■ WORK TO DO
Copy every row below verbatim, keeping each character, space, and line break unchanged.

begin PROVIDED RECORDS

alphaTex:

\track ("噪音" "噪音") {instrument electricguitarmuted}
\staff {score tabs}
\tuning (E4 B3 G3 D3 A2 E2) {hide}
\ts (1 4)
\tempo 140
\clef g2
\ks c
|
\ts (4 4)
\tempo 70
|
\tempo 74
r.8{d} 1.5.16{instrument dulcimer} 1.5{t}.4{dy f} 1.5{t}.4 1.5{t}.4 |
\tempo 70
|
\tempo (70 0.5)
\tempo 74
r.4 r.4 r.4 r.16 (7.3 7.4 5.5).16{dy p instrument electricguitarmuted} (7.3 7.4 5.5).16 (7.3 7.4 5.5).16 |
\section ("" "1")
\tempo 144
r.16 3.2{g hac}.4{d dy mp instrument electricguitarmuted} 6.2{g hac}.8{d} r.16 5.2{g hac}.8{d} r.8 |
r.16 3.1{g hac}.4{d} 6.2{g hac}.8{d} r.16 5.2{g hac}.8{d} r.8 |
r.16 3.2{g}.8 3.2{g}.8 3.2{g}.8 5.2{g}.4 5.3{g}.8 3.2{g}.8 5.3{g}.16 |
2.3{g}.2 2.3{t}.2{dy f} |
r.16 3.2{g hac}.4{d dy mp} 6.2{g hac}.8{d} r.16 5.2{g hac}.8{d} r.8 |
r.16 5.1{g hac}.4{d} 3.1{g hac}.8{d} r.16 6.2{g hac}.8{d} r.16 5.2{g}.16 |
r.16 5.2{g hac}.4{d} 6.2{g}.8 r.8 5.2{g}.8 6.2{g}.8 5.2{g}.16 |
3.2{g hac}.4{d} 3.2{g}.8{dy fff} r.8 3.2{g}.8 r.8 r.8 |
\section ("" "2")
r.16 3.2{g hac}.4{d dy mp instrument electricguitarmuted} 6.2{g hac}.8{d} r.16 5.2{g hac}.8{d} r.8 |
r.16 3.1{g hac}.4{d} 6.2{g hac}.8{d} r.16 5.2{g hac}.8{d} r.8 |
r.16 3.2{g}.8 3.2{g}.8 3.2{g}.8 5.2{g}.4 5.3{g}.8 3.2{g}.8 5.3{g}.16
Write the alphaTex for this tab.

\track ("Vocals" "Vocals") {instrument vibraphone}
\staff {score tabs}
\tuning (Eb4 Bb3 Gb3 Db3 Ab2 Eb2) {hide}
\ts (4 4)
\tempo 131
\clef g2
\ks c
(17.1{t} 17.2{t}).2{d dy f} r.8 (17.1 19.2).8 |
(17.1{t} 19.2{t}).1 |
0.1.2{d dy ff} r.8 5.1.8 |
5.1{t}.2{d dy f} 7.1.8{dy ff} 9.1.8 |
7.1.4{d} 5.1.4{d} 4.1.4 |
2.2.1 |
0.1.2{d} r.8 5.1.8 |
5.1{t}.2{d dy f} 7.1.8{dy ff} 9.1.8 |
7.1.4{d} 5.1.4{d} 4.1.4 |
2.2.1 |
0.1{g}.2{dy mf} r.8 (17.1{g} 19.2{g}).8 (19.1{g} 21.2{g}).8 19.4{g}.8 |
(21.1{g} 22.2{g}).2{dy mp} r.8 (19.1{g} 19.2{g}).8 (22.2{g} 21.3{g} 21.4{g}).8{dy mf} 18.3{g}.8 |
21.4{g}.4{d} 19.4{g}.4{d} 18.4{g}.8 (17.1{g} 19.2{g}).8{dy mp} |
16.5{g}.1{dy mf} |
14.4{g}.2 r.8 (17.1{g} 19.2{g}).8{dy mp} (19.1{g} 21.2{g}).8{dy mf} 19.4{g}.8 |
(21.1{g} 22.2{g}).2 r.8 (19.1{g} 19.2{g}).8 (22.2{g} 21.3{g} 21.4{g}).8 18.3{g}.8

end PROVIDED RECORDS

■ TASK SOLUTION
alphaTex:

\track ("噪音" "噪音") {instrument electricguitarmuted}
\staff {score tabs}
\tuning (E4 B3 G3 D3 A2 E2) {hide}
\ts (1 4)
\tempo 140
\clef g2
\ks c
|
\ts (4 4)
\tempo 70
|
\tempo 74
r.8{d} 1.5.16{instrument dulcimer} 1.5{t}.4{dy f} 1.5{t}.4 1.5{t}.4 |
\tempo 70
|
\tempo (70 0.5)
\tempo 74
r.4 r.4 r.4 r.16 (7.3 7.4 5.5).16{dy p instrument electricguitarmuted} (7.3 7.4 5.5).16 (7.3 7.4 5.5).16 |
\section ("" "1")
\tempo 144
r.16 3.2{g hac}.4{d dy mp instrument electricguitarmuted} 6.2{g hac}.8{d} r.16 5.2{g hac}.8{d} r.8 |
r.16 3.1{g hac}.4{d} 6.2{g hac}.8{d} r.16 5.2{g hac}.8{d} r.8 |
r.16 3.2{g}.8 3.2{g}.8 3.2{g}.8 5.2{g}.4 5.3{g}.8 3.2{g}.8 5.3{g}.16 |
2.3{g}.2 2.3{t}.2{dy f} |
r.16 3.2{g hac}.4{d dy mp} 6.2{g hac}.8{d} r.16 5.2{g hac}.8{d} r.8 |
r.16 5.1{g hac}.4{d} 3.1{g hac}.8{d} r.16 6.2{g hac}.8{d} r.16 5.2{g}.16 |
r.16 5.2{g hac}.4{d} 6.2{g}.8 r.8 5.2{g}.8 6.2{g}.8 5.2{g}.16 |
3.2{g hac}.4{d} 3.2{g}.8{dy fff} r.8 3.2{g}.8 r.8 r.8 |
\section ("" "2")
r.16 3.2{g hac}.4{d dy mp instrument electricguitarmuted} 6.2{g hac}.8{d} r.16 5.2{g hac}.8{d} r.8 |
r.16 3.1{g hac}.4{d} 6.2{g hac}.8{d} r.16 5.2{g hac}.8{d} r.8 |
r.16 3.2{g}.8 3.2{g}.8 3.2{g}.8 5.2{g}.4 5.3{g}.8 3.2{g}.8 5.3{g}.16
Write the alphaTex for this tab.

\track ("Vocals" "Vocals") {instrument vibraphone}
\staff {score tabs}
\tuning (Eb4 Bb3 Gb3 Db3 Ab2 Eb2) {hide}
\ts (4 4)
\tempo 131
\clef g2
\ks c
(17.1{t} 17.2{t}).2{d dy f} r.8 (17.1 19.2).8 |
(17.1{t} 19.2{t}).1 |
0.1.2{d dy ff} r.8 5.1.8 |
5.1{t}.2{d dy f} 7.1.8{dy ff} 9.1.8 |
7.1.4{d} 5.1.4{d} 4.1.4 |
2.2.1 |
0.1.2{d} r.8 5.1.8 |
5.1{t}.2{d dy f} 7.1.8{dy ff} 9.1.8 |
7.1.4{d} 5.1.4{d} 4.1.4 |
2.2.1 |
0.1{g}.2{dy mf} r.8 (17.1{g} 19.2{g}).8 (19.1{g} 21.2{g}).8 19.4{g}.8 |
(21.1{g} 22.2{g}).2{dy mp} r.8 (19.1{g} 19.2{g}).8 (22.2{g} 21.3{g} 21.4{g}).8{dy mf} 18.3{g}.8 |
21.4{g}.4{d} 19.4{g}.4{d} 18.4{g}.8 (17.1{g} 19.2{g}).8{dy mp} |
16.5{g}.1{dy mf} |
14.4{g}.2 r.8 (17.1{g} 19.2{g}).8{dy mp} (19.1{g} 21.2{g}).8{dy mf} 19.4{g}.8 |
(21.1{g} 22.2{g}).2 r.8 (19.1{g} 19.2{g}).8 (22.2{g} 21.3{g} 21.4{g}).8 18.3{g}.8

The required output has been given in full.